Not that that would be easy. After his thrilling work in Augustana's The Importance of Being Earnest, David Cocks, playing Valere, is two-for-two at playing Haughty European Cad sensationally well - his line readings are stunningly confident - and Christine Barnes, as his lover Elise, is a daffy, wide-eyed comedienne; Elise's gamin charms are irresistible. Wilder Anderson makes a late appearance as Seigneur Anselme, and performs with robust joie de vivre; he's like Mandy Patinkin's Inigo Montoya with sly self-awareness. Emily Chouinard's Dame Claude, schlepped around the stage like a prop, is enormously entertaining without having a single line of dialogue, and Charlie Zamastil, as the jack-of-all-trades Master Jacques (who, thankfully, has a lot of dialogue) is tremendously funny, delivering his lines with unpredictable, eccentric brio.

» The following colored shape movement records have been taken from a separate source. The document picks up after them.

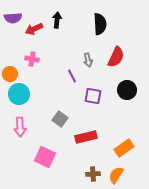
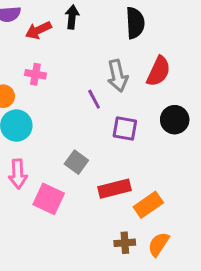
gray arrow: (88, 60) -> (117, 76), size x1.5
orange rectangle: (124, 148) -> (148, 205), moved
pink square: (45, 157) -> (49, 199), moved

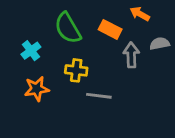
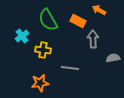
gray semicircle: (160, 44) -> (113, 58), moved
yellow cross: (76, 70) -> (43, 50), moved
orange star: (37, 89) -> (40, 83), moved

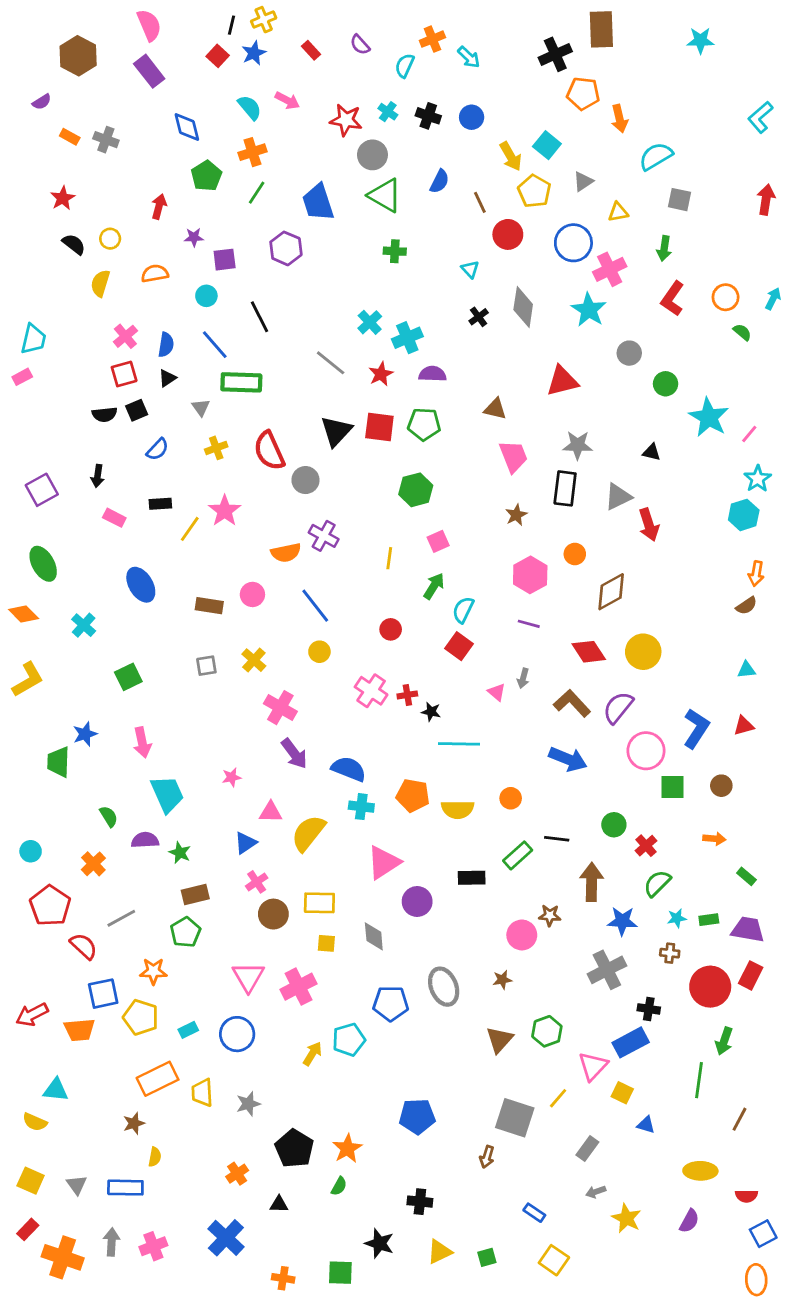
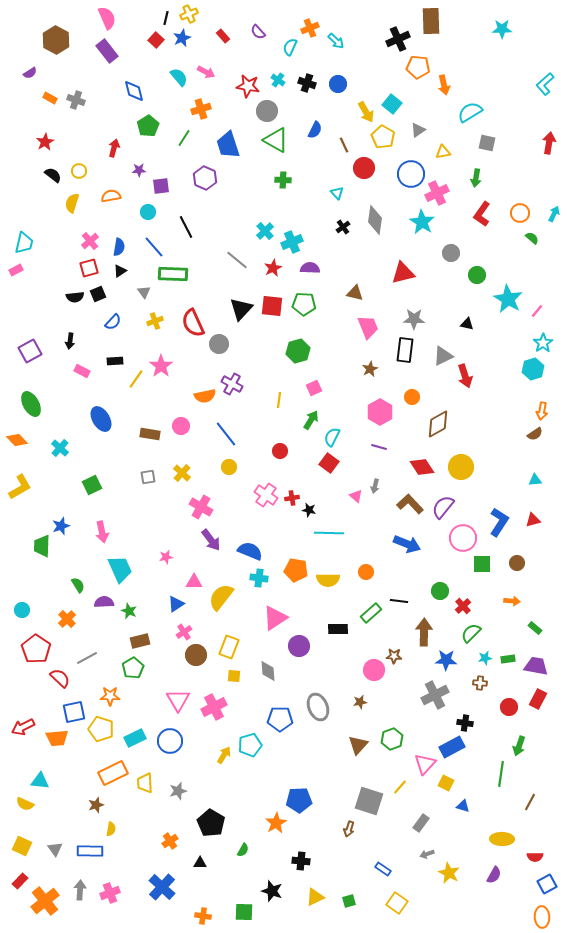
orange cross: (252, 152) -> (201, 109), moved
yellow rectangle: (319, 903) -> (229, 647), turned -70
red circle: (710, 987) -> (509, 707), size x0.6
cyan rectangle: (188, 1030) -> (135, 738), size x1.5
orange star: (347, 1148) -> (276, 823), moved
orange cross: (63, 1257) -> (45, 901), turned 32

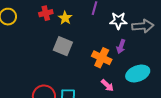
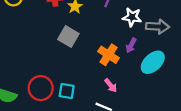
cyan ellipse: (138, 73) -> (153, 62), moved, turned -30

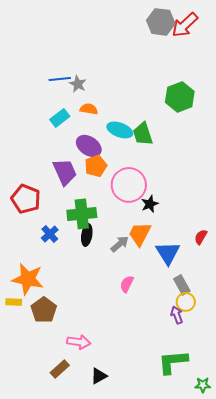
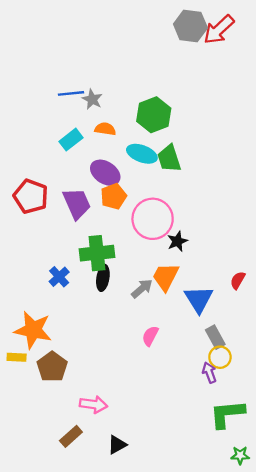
green hexagon: (180, 97) -> (154, 115), moved
red pentagon: (26, 199) -> (31, 196), moved
green L-shape: (173, 362) -> (227, 414), moved

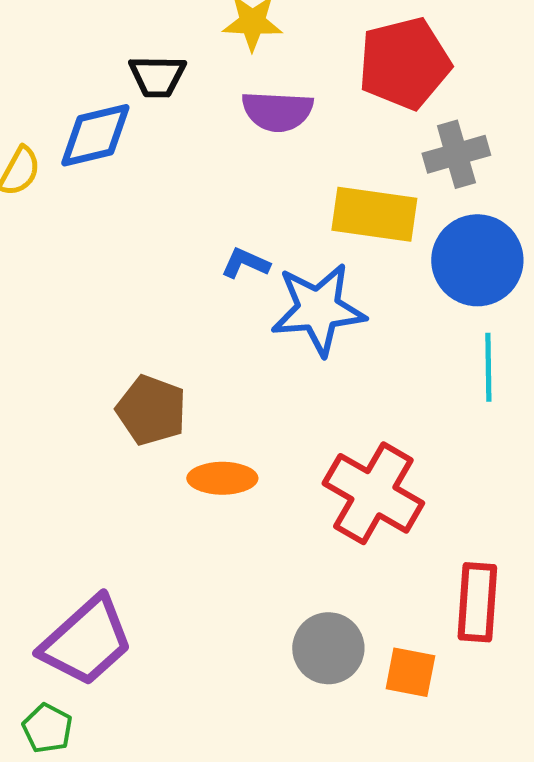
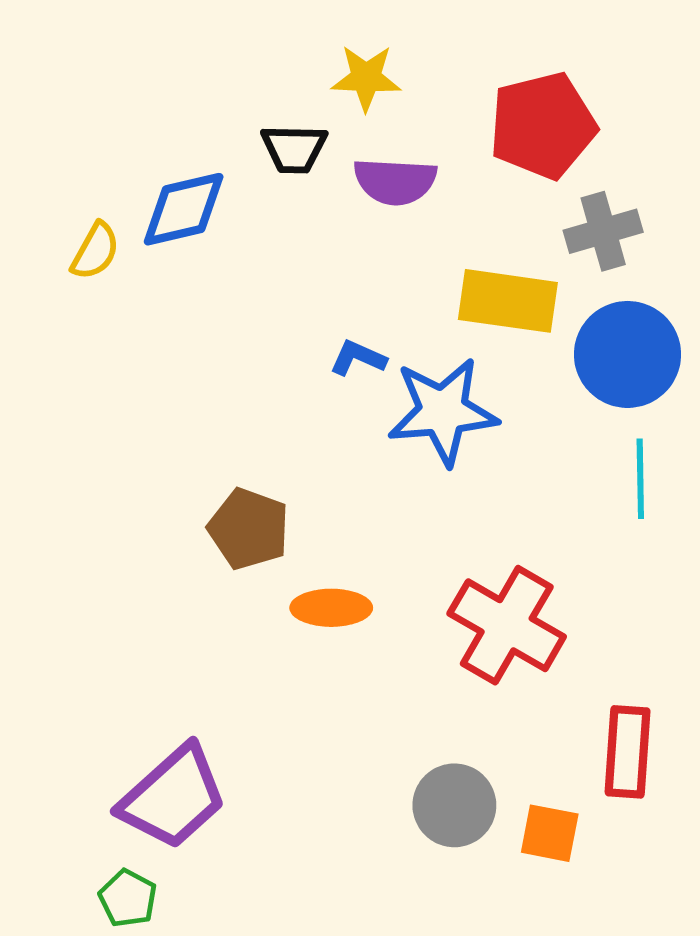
black trapezoid: (157, 76) -> (294, 149), moved

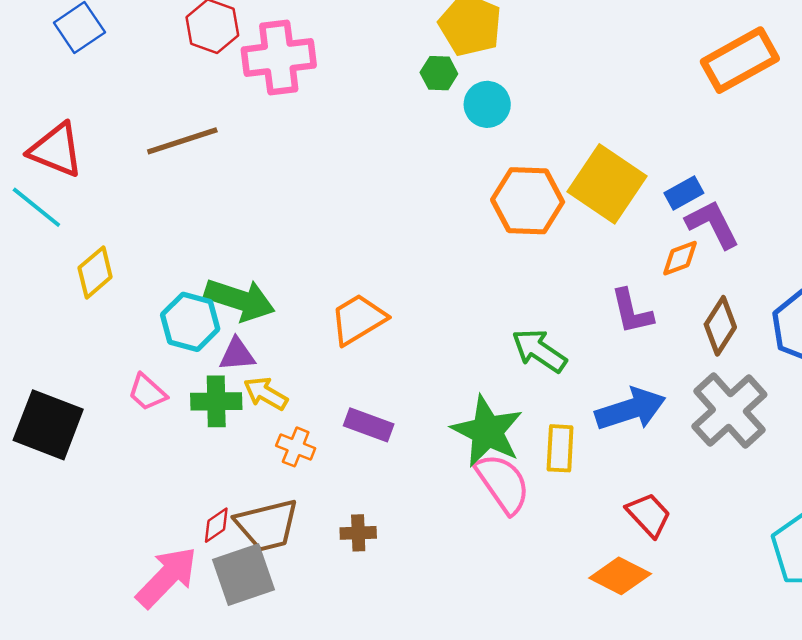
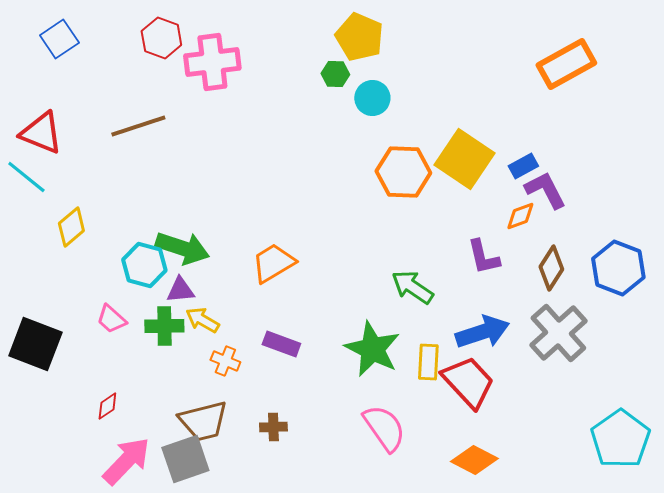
pink semicircle: (503, 483) -> (384, 428), moved
red trapezoid: (649, 515) -> (468, 382), moved, size x1.5
red diamond: (216, 525) -> (107, 406), moved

I would have enjoyed Cori Veverka's matchmaker, Frosine, more had I not recently seen this gifted actress give a very similar performance in Augustana's Earnest; though Frosine is a few decades younger than Lady Bracknell, Veverka, with her comically contemptuous arched eyebrow, is again playing the sanest one in the room, and the delivery of her bon mots feels a little too practiced. In fact, my biggest complaint with this Miser lies in its tonal similarity to autumn's Earnest; I understand that the theatre's main-stage shows are part of a running motif - The Masks of Comedy - but did that necessarily mean that (Veverka's two roles excepted) the female characters in Augustana's first two productions this season had to be such twitterbrains? The female talents in Augustana's theatre department deserve the chance to play it smart.
Yet The Miser we have, and The Miser I will more than happily accept. Working from a superb translation by James Magruder, Coussens stages the escalating madness with sublime dexterity and knows just how long to hold his comic inspirations for maximum hilarity - the fourth-wall-breaking sequence of Harpagon sizing up the audience, trying to determine which of us might have stolen his fortune, is so exquisitely timed that it's nearly breathtaking. In the program, Coussens ends his production notes by writing that if "laughter is indeed the best medicine, then I hope that even the cranks among you will be smiling broadly at evening's end." I can't testify as to whether the cranks were in attendance, but that "smiling broadly" part was handily accomplished.